Your goal: Please copy out the material below, substituting "Service-Team" for "Support-Team" and changing nothing else. Leave the pictures out.
====
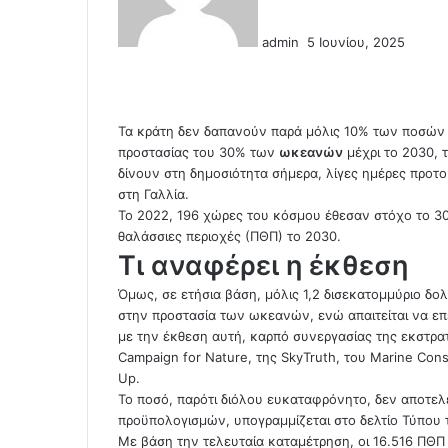
a
n
admin
5 Ιουνίου, 2025
e
F
T
L
T
P
R
V
O
P
m
a
w
i
u
i
e
K
d
o
a
c
i
n
m
n
d
o
n
c
i
e
t
k
b
t
d
n
o
k
l
Τα κράτη δεν δαπανούν παρά μόλις 10% των ποσών π
b
t
e
l
e
i
t
k
e
προστασίας του 30% των
ωκεανών
μέχρι το 2030,
o
e
d
r
r
t
a
l
t
δίνουν στη δημοσιότητα σήμερα, λίγες ημέρες προτο
o
r
I
e
k
a
στη Γαλλία.
k
n
s
t
s
Το 2022, 196 χώρες του κόσμου έθεσαν στόχο το 
t
e
s
θαλάσσιες περιοχές (ΠΘΠ) το 2030.
n
Τι αναφέρει η έκθεση
i
Όμως, σε ετήσια βάση, μόλις 1,2 δισεκατομμύριο δολ
k
στην προστασία των ωκεανών, ενώ απαιτείται να επε
i
με την έκθεση αυτή, καρπό συνεργασίας της εκστρατε
Campaign for Nature, της SkyTruth, του Marine Cons
Up.
Το ποσό, παρότι διόλου ευκαταφρόνητο, δεν αποτελ
προϋπολογισμών, υπογραμμίζεται στο δελτίο Τύπου 
Με βάση την τελευταία καταμέτρηση, οι 16.516 ΠΘΠ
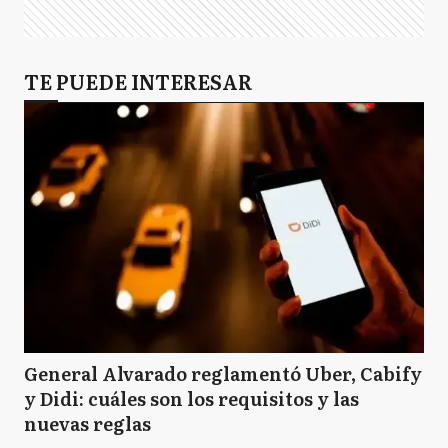
TE PUEDE INTERESAR
General Alvarado reglamentó Uber, Cabify
y Didi: cuáles son los requisitos y las
nuevas reglas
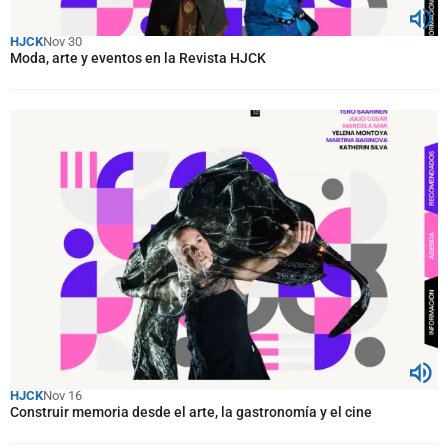
HJCK
Nov 30
Moda, arte y eventos en la Revista HJCK
HJCK
Nov 16
Construir memoria desde el arte, la gastronomía y el cine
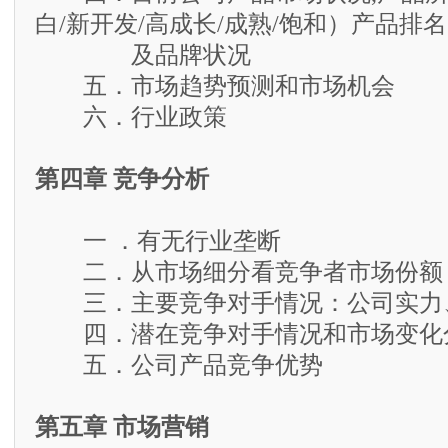
白/新开发/高成长/成熟/饱和）产品排名
及品牌状况
五．市场趋势预测和市场机会
六．行业政策
第四章 竞争分析
一 ．有无行业垄断
二．从市场细分看竞争者市场份额
三．主要竞争对手情况：公司实力
四．潜在竞争对手情况和市场变化
五．公司产品竞争优势
第五章 市场营销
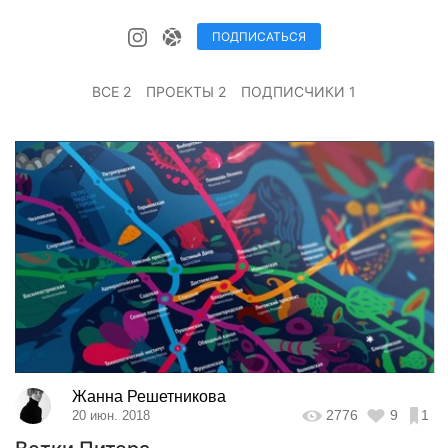
ПОДПИСАТЬСЯ
ВСЕ 2
ПРОЕКТЫ 2
ПОДПИСЧИКИ 1
Жанна Решетникова
2776
9
1
20 июн. 2018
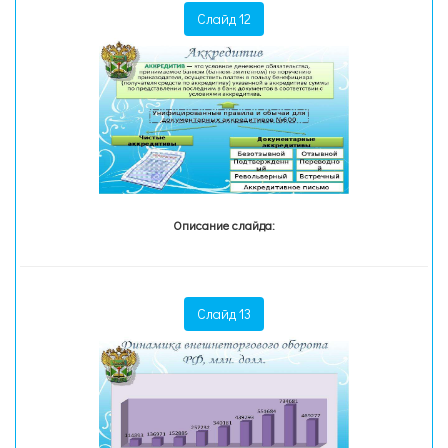
Слайд 12
Описание слайда:
Слайд 13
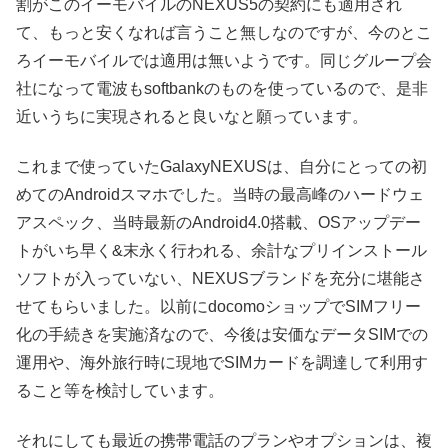
割がこのイーモバイルのNEXUS5の契約にも適用され
て、もっと安くなれば言うこと無しなのですが、今のとこ
ろイーモバイルでは適用は無いようです。同じグループ会
社になって電波もsoftbankのものを使っているので、是非
近いうちに実現されると良いなと願っています。
これまで使っていたGalaxyNEXUSは、自分にとっての初
めてのAndroidスマホでした。当時の最高峰のハードウェ
アスペック、当時最新のAndroid4.0搭載、OSアップデー
トがいち早く&末永く行われる、余計なプリインストール
ソフトが入っていない、NEXUSブランドを充分に堪能さ
せてもらいました。以前にdocomoショップでSIMフリー
化の手続きを実施済なので、今後は安価なデータSIMでの
運用や、海外旅行時に現地でSIMカードを調達して利用す
ること等を検討しています。
それにしても最近の携帯電話のプランやオプションは、複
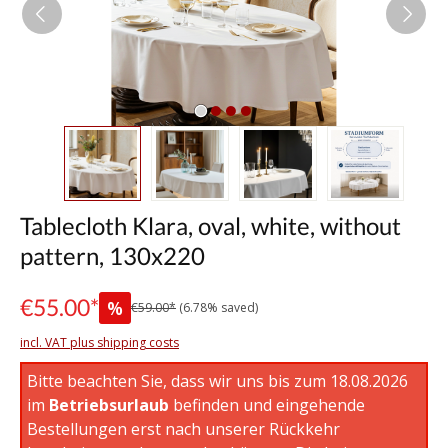
Tablecloth Klara, oval, white, without
pattern, 130x220
€55.00*
%
€59.00*
(6.78% saved)
incl. VAT plus shipping costs
Bitte beachten Sie, dass wir uns bis zum 18.08.2026
im
Betriebsurlaub
befinden und eingehende
Bestellungen erst nach unserer Rückkehr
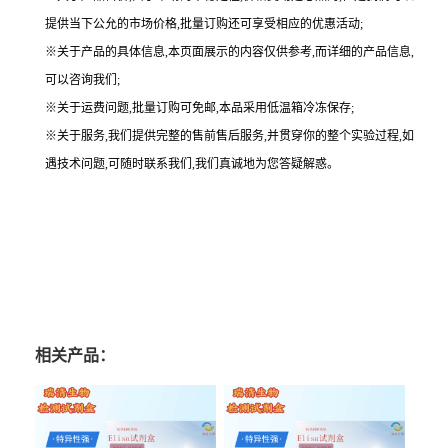
提供当下公允的市场价格,批量订购还可享受相应的优惠活动;
※关于产品的具体信息,本页面展示的内容仅供参考,而详细的产品信息,
可以咨询我们;
※关于运费问题,批量订购可免邮,本品采用低温箱冷冻保存;
※关于服务,我们提供完整的售前售后服务,并贯穿你的整个实验过程,如
遇技术问题,可随时联系我们,我们真诚地为您答疑解惑。
相关产品：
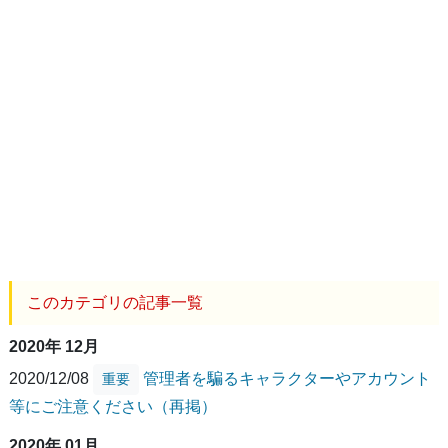
このカテゴリの記事一覧
2020年 12月
2020/12/08
管理者を騙るキャラクターやアカウント
重要
等にご注意ください（再掲）
2020年 01月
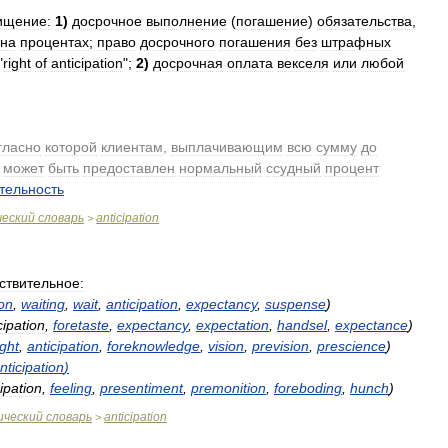
ищение:
1
)
досрочное
выполнение
(
погашение
)
обязательства
,
на
процентах
;
право
досрочного
погашения
без
штрафных
"
right
of
anticipation
";
2
)
досрочная
оплата
векселя
или
любой
гласно
которой
клиентам
,
выплачивающим
всю
сумму
до
,
может
быть
предоставлен
нормальный
ссудный
процент
.
тельность
.
ческий
словарь
anticipation
>
ствительное:
on
,
waiting
,
wait
,
anticipation
,
expectancy
,
suspense
)
cipation
,
foretaste
,
expectancy
,
expectation
,
handsel
,
expectance
)
ight
,
anticipation
,
foreknowledge
,
vision
,
prevision
,
prescience
)
nticipation
)
ipation
,
feeling
,
presentiment
,
premonition
,
foreboding
,
hunch
)
ический
словарь
anticipation
>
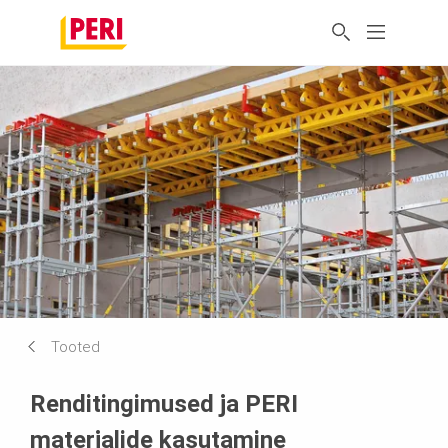
Tooted
Renditingimused ja PERI
materjalide kasutamine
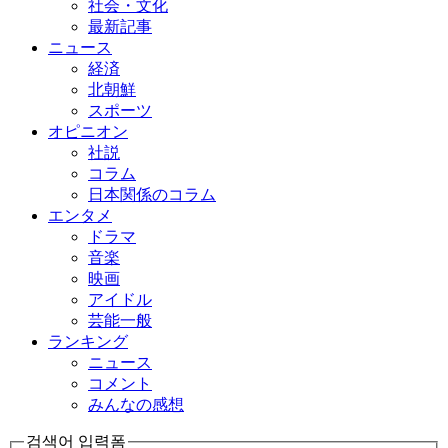
社会・文化
最新記事
ニュース
経済
北朝鮮
スポーツ
オピニオン
社説
コラム
日本関係のコラム
エンタメ
ドラマ
音楽
映画
アイドル
芸能一般
ランキング
ニュース
コメント
みんなの感想
검색어 입력폼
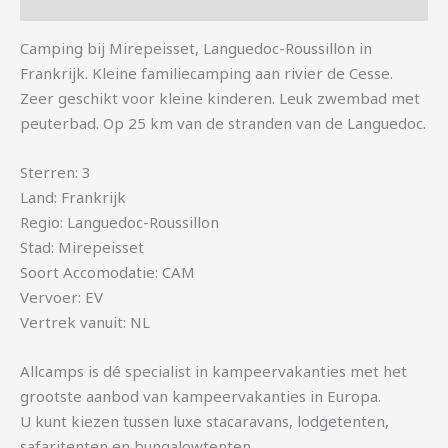
Aanvullende informatie
Camping bij Mirepeisset, Languedoc-Roussillon in
Frankrijk. Kleine familiecamping aan rivier de Cesse.
Zeer geschikt voor kleine kinderen. Leuk zwembad met
peuterbad. Op 25 km van de stranden van de Languedoc.
Sterren: 3
Land: Frankrijk
Regio: Languedoc-Roussillon
Stad: Mirepeisset
Soort Accomodatie: CAM
Vervoer: EV
Vertrek vanuit: NL
Allcamps is dé specialist in kampeervakanties met het
grootste aanbod van kampeervakanties in Europa.
U kunt kiezen tussen luxe stacaravans, lodgetenten,
safaritenten en bungalowtenten.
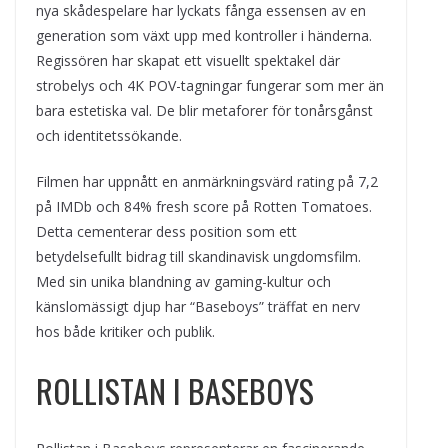
nya skådespelare har lyckats fånga essensen av en
generation som växt upp med kontroller i händerna.
Regissören har skapat ett visuellt spektakel där
strobelys och 4K POV-tagningar fungerar som mer än
bara estetiska val. De blir metaforer för tonårsgånst
och identitetssökande.
Filmen har uppnått en anmärkningsvärd rating på 7,2
på IMDb och 84% fresh score på Rotten Tomatoes.
Detta cementerar dess position som ett
betydelsefullt bidrag till skandinavisk ungdomsfilm.
Med sin unika blandning av gaming-kultur och
känslomässigt djup har “Baseboys” träffat en nerv
hos både kritiker och publik.
ROLLISTAN I BASEBOYS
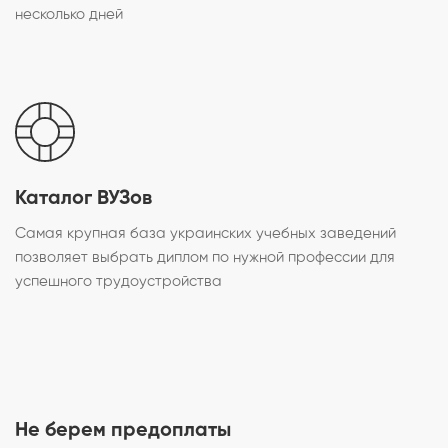
несколько дней
Каталог ВУЗов
Самая крупная база украинских учебных заведений
позволяет выбрать диплом по нужной профессии для
успешного трудоустройства
Не берем предоплаты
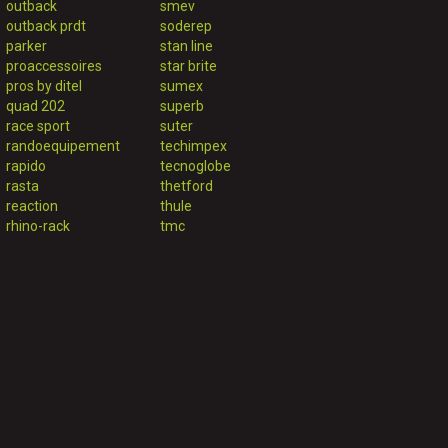
outback
smev
outback prdt
soderep
parker
stan line
proaccessoires
star brite
pros by ditel
sumex
quad 202
superb
race sport
suter
randoequipement
techimpex
rapido
tecnoglobe
rasta
thetford
reaction
thule
rhino-rack
tmc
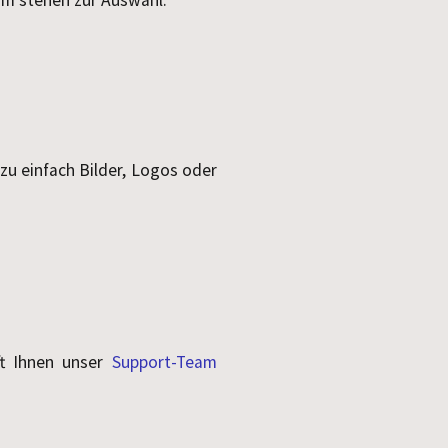
rm stehen zur Auswahl.
azu einfach Bilder, Logos oder
ft Ihnen unser
Support-Team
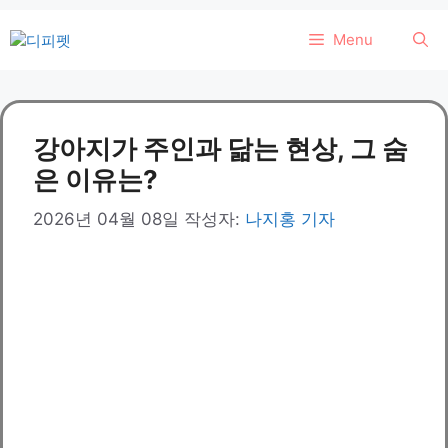
컨
Menu
텐
츠
로
건
강아지가 주인과 닮는 현상, 그 숨
너
뛰
은 이유는?
기
2026년 04월 08일
작성자:
나지홍 기자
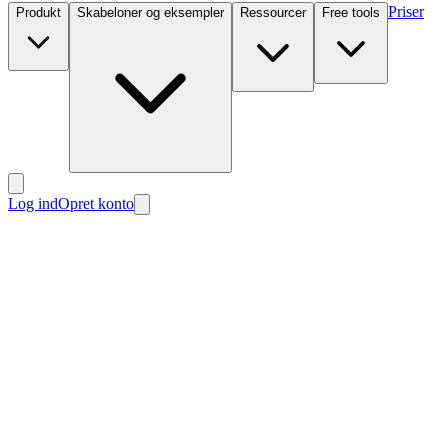
Priser
Produkt
Skabeloner og eksempler
Ressourcer
Free tools
Log ind
Opret konto
Nyt
Nyt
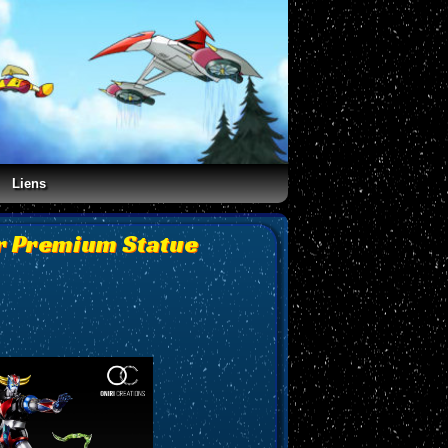
Liens
er Premium Statue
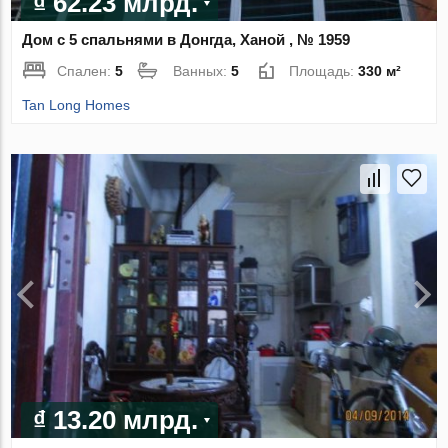
₫ 62.23 млрд.
Дом с 5 спальнями в Донгда, Ханой , № 1959
Спален:
5
Ванных:
5
Площадь:
330 м²
Tan Long Homes
₫ 13.20 млрд.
====
Response to this task:
a
n
admin
5 Ιουνίου, 2025
e
F
T
L
T
P
R
V
O
P
m
a
w
i
u
i
e
K
d
o
a
c
i
n
m
n
d
o
n
c
i
e
t
k
b
t
d
n
o
k
l
Τα κράτη δεν δαπανούν παρά μόλις 10% των ποσών π
b
t
e
l
e
i
t
k
e
προστασίας του 30% των
ωκεανών
μέχρι το 2030,
o
e
d
r
r
t
a
l
t
δίνουν στη δημοσιότητα σήμερα, λίγες ημέρες προτο
o
r
I
e
k
a
στη Γαλλία.
k
n
s
t
s
Το 2022, 196 χώρες του κόσμου έθεσαν στόχο το 
t
e
s
θαλάσσιες περιοχές (ΠΘΠ) το 2030.
n
Τι αναφέρει η έκθεση
i
Όμως, σε ετήσια βάση, μόλις 1,2 δισεκατομμύριο δολ
k
στην προστασία των ωκεανών, ενώ απαιτείται να επε
i
με την έκθεση αυτή, καρπό συνεργασίας της εκστρατε
Campaign for Nature, της SkyTruth, του Marine Cons
Up.
Το ποσό, παρότι διόλου ευκαταφρόνητο, δεν αποτελ
προϋπολογισμών, υπογραμμίζεται στο δελτίο Τύπου 
Με βάση την τελευταία καταμέτρηση, οι 16.516 ΠΘΠ
TE PUEDE INTERESAR
General Alvarado reglamentó Uber, Cabify
y Didi: cuáles son los requisitos y las
nuevas reglas
HJCK
Nov 30
Moda, arte y eventos en la Revista HJCK
HJCK
Nov 16
Construir memoria desde el arte, la gastronomía y el cine
白/新开发/高成长/成熟/饱和）产品排名
及品牌状况
五．市场趋势预测和市场机会
六．行业政策
第四章 竞争分析
一 ．有无行业垄断
二．从市场细分看竞争者市场份额
三．主要竞争对手情况：公司实力
四．潜在竞争对手情况和市场变化
五．公司产品竞争优势
第五章 市场营销
ПОДПИСАТЬСЯ
ВСЕ 2
ПРОЕКТЫ 2
ПОДПИСЧИКИ 1
Жанна Решетникова
2776
9
1
20 июн. 2018
Слайд 12
Описание слайда:
Слайд 13
割がこのイーモバイルのNEXUS5の契約にも適用され
て、もっと安くなれば言うこと無しなのですが、今のとこ
ろイーモバイルでは適用は無いようです。同じグループ会
社になって電波もsoftbankのものを使っているので、是非
近いうちに実現されると良いなと願っています。
これまで使っていたGalaxyNEXUSは、自分にとっての初
めてのAndroidスマホでした。当時の最高峰のハードウェ
アスペック、当時最新のAndroid4.0搭載、OSアップデー
トがいち早く&末永く行われる、余計なプリインストール
ソフトが入っていない、NEXUSブランドを充分に堪能さ
せてもらいました。以前にdocomoショップでSIMフリー
化の手続きを実施済なので、今後は安価なデータSIMでの
運用や、海外旅行時に現地でSIMカードを調達して利用す
ること等を検討しています。
それにしても最近の携帯電話のプランやオプションは、複
Tablecloth Klara, oval, white, without
pattern, 130x220
€55.00*
%
€59.00*
(6.78% saved)
incl. VAT plus shipping costs
Bitte beachten Sie, dass wir uns bis zum 18.08.2026
im
Betriebsurlaub
befinden und eingehende
Bestellungen erst nach unserer Rückkehr
提供当下公允的市场价格,批量订购还可享受相应的优惠活动;
※关于产品的具体信息,本页面展示的内容仅供参考,而详细的产品信息,
可以咨询我们;
※关于运费问题,批量订购可免邮,本品采用低温箱冷冻保存;
※关于服务,我们提供完整的售前售后服务,并贯穿你的整个实验过程,如
遇技术问题,可随时联系我们,我们真诚地为您答疑解惑。
相关产品：
このカテゴリの記事一覧
2020年 12月
2020/12/08
管理者を騙るキャラクターやアカウント
重要
等にご注意ください（再掲）
2020年 01月
ищение:
1
)
досрочное
выполнение
(
погашение
)
обязательства
,
на
процентах
;
право
досрочного
погашения
без
штрафных
"
right
of
anticipation
";
2
)
досрочная
оплата
векселя
или
любой
гласно
которой
клиентам
,
выплачивающим
всю
сумму
до
,
может
быть
предоставлен
нормальный
ссудный
процент
.
тельность
.
ческий
словарь
anticipation
>
ствительное:
on
,
waiting
,
wait
,
anticipation
,
expectancy
,
suspense
)
cipation
,
foretaste
,
expectancy
,
expectation
,
handsel
,
expectance
)
ight
,
anticipation
,
foreknowledge
,
vision
,
prevision
,
prescience
)
nticipation
)
ipation
,
feeling
,
presentiment
,
premonition
,
foreboding
,
hunch
)
ический
словарь
anticipation
>
Tooted
Renditingimused ja PERI
materjalide kasutamine
社会・文化
最新記事
ニュース
経済
北朝鮮
スポーツ
オピニオン
社説
コラム
日本関係のコラム
エンタメ
ドラマ
音楽
映画
アイドル
芸能一般
ランキング
ニュース
コメント
みんなの感想
검색어 입력폼
Aanvullende informatie
Camping bij Mirepeisset, Languedoc-Roussillon in
Frankrijk. Kleine familiecamping aan rivier de Cesse.
Zeer geschikt voor kleine kinderen. Leuk zwembad met
peuterbad. Op 25 km van de stranden van de Languedoc.
Sterren: 3
Land: Frankrijk
Regio: Languedoc-Roussillon
Stad: Mirepeisset
Soort Accomodatie: CAM
Vervoer: EV
Vertrek vanuit: NL
Allcamps is dé specialist in kampeervakanties met het
grootste aanbod van kampeervakanties in Europa.
U kunt kiezen tussen luxe stacaravans, lodgetenten,
safaritenten en bungalowtenten.
nya skådespelare har lyckats fånga essensen av en
generation som växt upp med kontroller i händerna.
Regissören har skapat ett visuellt spektakel där
strobelys och 4K POV-tagningar fungerar som mer än
bara estetiska val. De blir metaforer för tonårsgånst
och identitetssökande.
Filmen har uppnått en anmärkningsvärd rating på 7,2
på IMDb och 84% fresh score på Rotten Tomatoes.
Detta cementerar dess position som ett
betydelsefullt bidrag till skandinavisk ungdomsfilm.
Med sin unika blandning av gaming-kultur och
känslomässigt djup har “Baseboys” träffat en nerv
hos både kritiker och publik.
ROLLISTAN I BASEBOYS
несколько дней
Каталог ВУЗов
Самая крупная база украинских учебных заведений
позволяет выбрать диплом по нужной профессии для
успешного трудоустройства
Не берем предоплаты
outback
smev
outback prdt
soderep
parker
stan line
proaccessoires
star brite
pros by ditel
sumex
quad 202
superb
race sport
suter
randoequipement
techimpex
rapido
tecnoglobe
rasta
thetford
reaction
thule
rhino-rack
tmc
rm stehen zur Auswahl.
azu einfach Bilder, Logos oder
ft Ihnen unser
Service-Team
컨
Menu
텐
츠
로
건
강아지가 주인과 닮는 현상, 그 숨
너
뛰
은 이유는?
기
2026년 04월 08일
작성자:
나지홍 기자
Priser
Produkt
Skabeloner og eksempler
Ressourcer
Free tools
Log ind
Opret konto
Nyt
Nyt
Liens
er Premium Statue
₫ 62.23 млрд.
Дом с 5 спальнями в Донгда, Ханой , № 1959
Спален:
5
Ванных:
5
Площадь:
330 м²
Tan Long Homes
₫ 13.20 млрд.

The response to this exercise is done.